Understand: This isn't busywork. It has a point. And daily repetition is a big part of it.
After about a month, Tomasulo says, something remarkable begins to happen. The task gets easier, and the brain starts to shift. That's because the default mode of the brain is autobiographical. It's constantly reviewing and summarizing our recent past to form a narrative. If our memories are mostly meh, our life story becomes meh by default.
"It's like typing into Google," he says. "If I search 'how to cook fish,' I get a billion answers. But if I search 'how to cook tuna on an open barbecue,' I get exactly what I want." Specificity yields clarity. The more we practice searching our memories for meaningful, positive moments, the more our brain learns to highlight them. Over time, the balance tips.

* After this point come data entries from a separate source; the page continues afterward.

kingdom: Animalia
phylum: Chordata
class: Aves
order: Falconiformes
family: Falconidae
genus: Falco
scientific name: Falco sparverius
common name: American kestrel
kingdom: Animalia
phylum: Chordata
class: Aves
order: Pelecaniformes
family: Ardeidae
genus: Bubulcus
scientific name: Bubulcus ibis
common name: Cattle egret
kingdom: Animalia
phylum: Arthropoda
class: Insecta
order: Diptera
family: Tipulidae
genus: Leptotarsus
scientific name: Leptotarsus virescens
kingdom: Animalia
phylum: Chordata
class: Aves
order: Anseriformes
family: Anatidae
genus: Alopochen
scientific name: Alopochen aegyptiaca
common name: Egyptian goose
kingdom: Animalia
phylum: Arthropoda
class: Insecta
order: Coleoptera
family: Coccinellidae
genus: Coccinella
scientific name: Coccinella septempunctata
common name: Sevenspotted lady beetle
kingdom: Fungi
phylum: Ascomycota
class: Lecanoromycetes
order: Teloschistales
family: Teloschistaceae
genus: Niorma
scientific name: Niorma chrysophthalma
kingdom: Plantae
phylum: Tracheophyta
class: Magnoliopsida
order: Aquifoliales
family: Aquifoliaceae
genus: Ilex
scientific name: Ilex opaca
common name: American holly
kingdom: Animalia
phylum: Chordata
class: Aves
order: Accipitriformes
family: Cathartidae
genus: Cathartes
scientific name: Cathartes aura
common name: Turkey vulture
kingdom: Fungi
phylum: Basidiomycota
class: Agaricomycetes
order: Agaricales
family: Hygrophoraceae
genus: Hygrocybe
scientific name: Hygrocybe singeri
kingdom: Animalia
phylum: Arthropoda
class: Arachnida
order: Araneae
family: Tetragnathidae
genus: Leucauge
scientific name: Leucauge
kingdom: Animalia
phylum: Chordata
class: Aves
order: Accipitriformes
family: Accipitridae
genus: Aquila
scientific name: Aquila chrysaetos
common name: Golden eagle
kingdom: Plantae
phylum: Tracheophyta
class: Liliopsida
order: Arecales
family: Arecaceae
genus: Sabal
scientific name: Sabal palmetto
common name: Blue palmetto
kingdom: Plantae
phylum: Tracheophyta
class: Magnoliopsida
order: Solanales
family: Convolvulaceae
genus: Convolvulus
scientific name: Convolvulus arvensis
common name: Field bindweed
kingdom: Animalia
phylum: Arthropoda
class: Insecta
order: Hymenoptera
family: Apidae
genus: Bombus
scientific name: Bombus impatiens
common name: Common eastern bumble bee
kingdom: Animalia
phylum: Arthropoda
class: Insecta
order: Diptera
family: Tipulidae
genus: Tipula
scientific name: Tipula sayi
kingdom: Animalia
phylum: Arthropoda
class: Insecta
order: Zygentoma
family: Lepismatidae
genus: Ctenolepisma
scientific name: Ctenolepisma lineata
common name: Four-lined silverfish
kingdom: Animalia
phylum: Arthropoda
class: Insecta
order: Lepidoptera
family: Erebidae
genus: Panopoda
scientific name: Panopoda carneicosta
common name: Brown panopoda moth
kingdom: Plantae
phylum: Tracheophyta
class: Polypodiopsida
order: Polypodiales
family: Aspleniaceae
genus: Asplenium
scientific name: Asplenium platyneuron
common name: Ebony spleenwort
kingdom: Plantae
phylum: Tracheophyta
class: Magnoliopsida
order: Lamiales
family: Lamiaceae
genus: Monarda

It's not about ignoring the bad. It's about giving equal airtime to the good. And over time, that small mental habit – three specific gratitudes, once a day – can rewire how we experience the past, and what we expect from the future.
Cancer survivor Nelson has experienced this rewiring in the most profound way. After multiple surgeries, chemotherapy, and radiation, she beat her cancer. And what got her through, she says, was learning how to be present and living it.
"There's a profound importance to learning how to more fully occupy the present moment," she says. "That's really challenging, because we're so future-oriented, or stuck in the past. But the question becomes: What makes me feel alive right now?"
For Nelson, hope was less about certainty and more about aliveness. Not necessarily joy, and definitely not cheeriness, but a visceral sense of engagement with the moment she was in. "Even if I'm told I'm going to die," she says, "can I still feel love, still feel joy, still participate in life? That's aliveness. And that's what matters."
Aliveness, she explains, doesn't require a grin or good vibes. It means being awake to what moves you. It might be music. Or trees. Or the absurdity of your cat. It might be telling someone you love them or simply noticing that you can still breathe in and out.
"Even if you're dying," she says, "you can be fully alive all the way to the very end."